普通に接してくれるスタッフもいたが、嫌悪感丸出しのスタッフのほうが多数派だった。
リハビリ中に、体がうまく動かなくて、その場にころんっと倒れても、誰も助けてくれない。
なんて薄情なやつらだ、と怒りも沸いたが、それ以上に肩身が狭かった。
早くこの病院を退院したいと思った。
だが軍の病院ですらこの状況なら、街中ではもっとひどい扱いを受けることが想像できた。
リハビリが順調でも、ずっと気が重かった。
戦争の最前線でどれだけ恐ろしい体験をしても、こういうタイプのプレッシャーと遭遇することはない。

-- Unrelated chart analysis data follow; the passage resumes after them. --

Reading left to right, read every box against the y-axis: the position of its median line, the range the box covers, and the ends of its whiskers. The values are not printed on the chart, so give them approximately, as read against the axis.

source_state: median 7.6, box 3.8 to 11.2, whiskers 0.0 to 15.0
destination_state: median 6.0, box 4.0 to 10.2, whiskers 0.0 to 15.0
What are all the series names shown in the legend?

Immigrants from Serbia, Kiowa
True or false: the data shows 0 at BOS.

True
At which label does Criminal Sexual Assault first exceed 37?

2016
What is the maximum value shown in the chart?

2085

これだけ精神的に疲弊してくると、ガナーハ軍曹に励ましてほしかった。
だが彼は最近就職したらしく、その職場は病院から遠すぎるため、次に会う機会があるとすれば、リハビリが完了したあとになりそうだった。
いろいろタイミングが悪いなぁと思うものの、とにかくリハビリを終わらせないと体が不自由なままだ。
ムルティスは、あらゆる雑念を捨てて、リハビリを完了させることにした。